Estou tentando absorver tudo a todo momento. É uma situação nova pra todo mundo. Essa coisa de estar junto, o tempo inteiro, eu já estou meio que acostumada, porque no Brasil é assim. Aqui não, a gente só se encontra na quadra. Cada uma mora no seu prédio e quando tem jogo é a mesma coisa, cada uma no seu quarto do hotel. Agora é diferente. Estamos mais juntas e está sendo até melhor. A gente brinca mais, se reúne pra jogar videogame, ver um filme. Eu estou absorvendo tudo e aproveitando cada momento. Eu sei que vai ser histórico e eu não posso deixar passar nada. Está sendo muito bom ter esse tempinho a mais com as outras jogadoras, com a comissão técnica. A gente se encontra pra jogar golfe e andar de carrinho.

ROTINA NA BOLHA

Estamos treinando em um período do dia apenas. Nosso time treina no período da tarde, mas pela manhã a gente faz o teste da Covid-19, logo depois do café da manhã. Depois tem academia, almoço e descanso pra ir treinar. A organização está pedindo pra gente não ficar muito aglomerado com o pessoal dos outros times, tem sido mais com o nosso time mesmo, além de usar máscara e álcool em gel o tempo inteiro. Tem um profissional da nossa comissão que aproveita as pausas no treino pra passar álcool nas nossas mãos. Basicamente é essa a nossa rotina. Todos os dias a gente assiste vídeos de jogos com a treinadora também e a parte do tratamento.

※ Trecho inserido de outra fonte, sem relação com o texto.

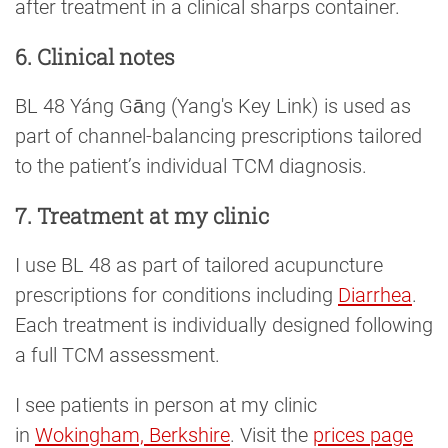
after treatment in a clinical sharps container.
6. Clinical notes
BL 48 Yáng Gāng (Yang's Key Link) is used as
part of channel-balancing prescriptions tailored
to the patient’s individual TCM diagnosis.
7. Treatment at my clinic
I use BL 48 as part of tailored acupuncture
prescriptions for conditions including
Diarrhea
.
Each treatment is individually designed following
a full TCM assessment.
I see patients in person at my clinic
in
Wokingham, Berkshire
. Visit the
prices page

CASO ELENA DELLE DONNE E MESMA SITUAÇÃO ACONTECENDO HIPOTETICAMENTE COM LEBRON JAMES

Eu tenho acompanhado o caso da Elena, inclusive eu vi que o Washington Mystics vai ficar do lado dela. Eu não sou médica, eu não sei quais são os problemas que ela tem de saúde. Mas, com certeza, se fosse um LeBron James, por exemplo, teria sido totalmente diferente. Ela é uma excelente jogadora, é a atual MVP da WNBA, então eu acho que as coisas vão se resolver e que seja o melhor pra ela. Espero que a liga, junto com a Elena, entre em um acerto.

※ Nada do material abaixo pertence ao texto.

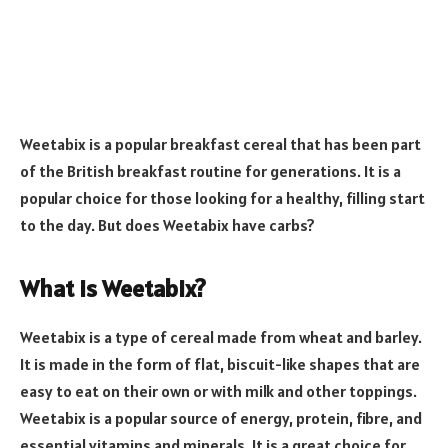
Weetabix is a popular breakfast cereal that has been part
of the British breakfast routine for generations. It is a
popular choice for those looking for a healthy, filling start
to the day. But does Weetabix have carbs?
What is Weetabix?
Weetabix is a type of cereal made from wheat and barley.
It is made in the form of flat, biscuit-like shapes that are
easy to eat on their own or with milk and other toppings.
Weetabix is a popular source of energy, protein, fibre, and
essential vitamins and minerals. It is a great choice for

(Eleita MVP e campeã da última temporada da WNBA, Elena Delle Donne sofre da “Doença de Lyme”, que afeta o sistema imunológico do portador e necessita de tratamento com remédios. Com isso, a atleta faz parte do grupo de risco da Covid-19, e solicitou dispensa da bolha. Apesar de todos os relatórios médicos e laudos apresentados, a jogadora contou, em carta aberta ao The Player’s Tribune, que o pedido foi recusado pela WNBA)

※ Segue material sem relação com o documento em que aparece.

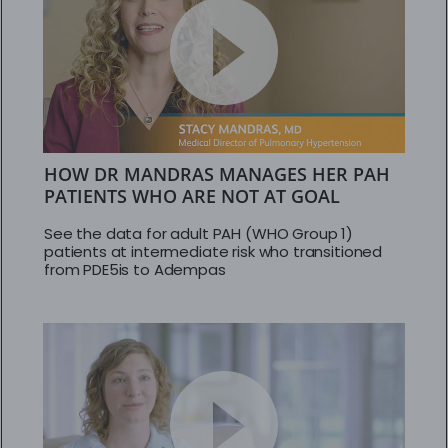
HOW DR MANDRAS MANAGES HER PAH
PATIENTS WHO ARE NOT AT GOAL
See the data for adult PAH (WHO Group 1)
patients at intermediate risk who transitioned
from PDE5is to Adempas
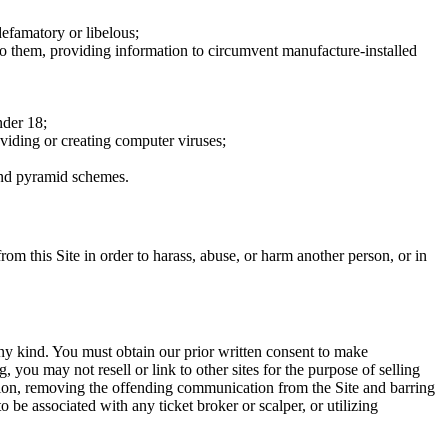
defamatory or libelous;
to them, providing information to circumvent manufacture-installed
nder 18;
oviding or creating computer viruses;
 and pyramid schemes.
rom this Site in order to harass, abuse, or harm another person, or in
any kind. You must obtain our prior written consent to make
 you may not resell or link to other sites for the purpose of selling
tation, removing the offending communication from the Site and barring
 be associated with any ticket broker or scalper, or utilizing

SOBRE TER PENSADO EM DAR UMA PAUSA APÓS EXPERIÊNCIA NA CORÉIA DO SUL

Eu realmente pensei em parar, mas não consegui. Eu não quis ficar em casa e resolvi seguir jogando. Eu joguei três meses na Coréia do Sul e depois a liga foi paralisada por conta do coronavírus. Fiquei mais duas semanas lá esperando se ia voltar ou não, aí acabou tudo, e eu voltei ao Brasil, ficando quatro meses. Eu não sei ainda o que vai acontecer quando acabar a WNBA. Eu tenho vontade sim de descansar um pouco e ficar em casa, porque essa rotina de jogar na WNBA e depois em outro país é muito cansativa. Eu estou com alguns problemas crônicos no tornozelo e na panturrilha que eu queria dar um tempinho pra cuidar. Não é nada que me impeça de jogar. Mas eu não sei o que vai acontecer após a WNBA.